SERANG, RADARBANTEN.CO.ID – Perekonomian Banten tumbuh 5,70 persen (year on year). Pertumbuhan ekonomi di Tanah Jawara ini lebih tinggi dibandingkan angka nasional yang sebesar 5,44 persen.
Kepala Badan Pusat Statistik (BPS) Provinsi Banten Dody Herlando mengatakan, dari sisi produksi, lapangan usaha dengan pertumbuhan tertinggi dicapai oleh transportasi dan pergudangan sebesar 28,73 persen. “Karena ada momen Lebaran,” ujar Dody saat membacakan berita resmi statistik secara virtual, Jumat (5/8).

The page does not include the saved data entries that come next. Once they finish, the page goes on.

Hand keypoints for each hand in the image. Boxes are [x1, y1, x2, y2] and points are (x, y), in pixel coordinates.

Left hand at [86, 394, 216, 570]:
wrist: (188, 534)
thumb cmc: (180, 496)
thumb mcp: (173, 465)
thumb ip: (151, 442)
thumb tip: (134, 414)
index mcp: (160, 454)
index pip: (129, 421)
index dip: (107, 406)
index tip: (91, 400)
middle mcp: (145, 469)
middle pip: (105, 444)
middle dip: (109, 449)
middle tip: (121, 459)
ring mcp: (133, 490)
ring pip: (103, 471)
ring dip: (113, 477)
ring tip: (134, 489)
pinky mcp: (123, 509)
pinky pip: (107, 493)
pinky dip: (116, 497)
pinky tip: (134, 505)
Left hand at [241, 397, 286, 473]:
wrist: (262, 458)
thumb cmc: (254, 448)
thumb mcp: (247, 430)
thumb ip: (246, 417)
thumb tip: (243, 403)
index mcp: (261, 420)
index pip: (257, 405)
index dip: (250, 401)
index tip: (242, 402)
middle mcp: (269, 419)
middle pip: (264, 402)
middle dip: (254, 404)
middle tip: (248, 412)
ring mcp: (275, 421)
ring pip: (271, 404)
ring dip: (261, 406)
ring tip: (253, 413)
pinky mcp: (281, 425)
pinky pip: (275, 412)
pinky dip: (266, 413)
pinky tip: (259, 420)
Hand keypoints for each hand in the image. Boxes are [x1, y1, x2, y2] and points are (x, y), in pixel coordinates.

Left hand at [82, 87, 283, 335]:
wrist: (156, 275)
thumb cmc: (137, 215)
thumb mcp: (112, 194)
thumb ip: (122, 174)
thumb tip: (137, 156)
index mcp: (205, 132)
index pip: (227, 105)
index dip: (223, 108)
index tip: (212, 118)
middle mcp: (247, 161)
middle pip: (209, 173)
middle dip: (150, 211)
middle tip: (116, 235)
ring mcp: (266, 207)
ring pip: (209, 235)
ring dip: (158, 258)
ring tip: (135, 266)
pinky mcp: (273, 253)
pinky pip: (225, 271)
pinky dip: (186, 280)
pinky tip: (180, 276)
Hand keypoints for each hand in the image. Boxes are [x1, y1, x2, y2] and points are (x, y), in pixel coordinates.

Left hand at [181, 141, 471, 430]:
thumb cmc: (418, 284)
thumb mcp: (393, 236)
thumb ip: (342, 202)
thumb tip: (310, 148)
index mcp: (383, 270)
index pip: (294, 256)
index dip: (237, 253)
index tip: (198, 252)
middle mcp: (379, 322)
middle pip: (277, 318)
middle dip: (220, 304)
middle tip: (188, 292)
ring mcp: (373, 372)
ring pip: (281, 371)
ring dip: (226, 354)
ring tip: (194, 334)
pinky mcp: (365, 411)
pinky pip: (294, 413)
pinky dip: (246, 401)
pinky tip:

Sementara itu, lanjutnya, dari sisi pengeluaran, pertumbuhan tertinggi dimiliki oleh komponen total net ekspor sebesar 34,69 persen. Sedangkan, ekonomi Banten semester I-2022 terhadap semester I-2021 mengalami pertumbuhan sebesar 5,34 persen. Dari sisi produksi, pertumbuhan tertinggi dicapai oleh lapangan usaha transportasi dan pergudangan sebesar 23,34 persen, sedangkan dari sisi pengeluaran, komponen total net ekspor mengalami pertumbuhan tertinggi sebesar 35,77 persen.
Kata dia, struktur ekonomi provinsi se-Pulau Jawa pada triwulan II-2022 masih didominasi oleh DKI Jakarta yang memberikan kontribusi terhadap Produk Domestik Regional Bruto (PDRB) se-Pulau Jawa sebesar 29,46 persen. “Sementara itu, Banten memberikan kontribusi sebesar 6,87 persen,” tuturnya.
Meskipun ekonomi Banten mengalami akselerasi pertumbuhan yang ditopang industri perdagangan, Dody mengatakan, situasi triwulan II ini masih dibayang-bayangi tekanan inflasi, krisis ekonomi, energi, dan pangan, serta pandemi Covid-19 yang belum usai. “Dan gejala proteksi antara beberapa negara tertentu,” ujarnya.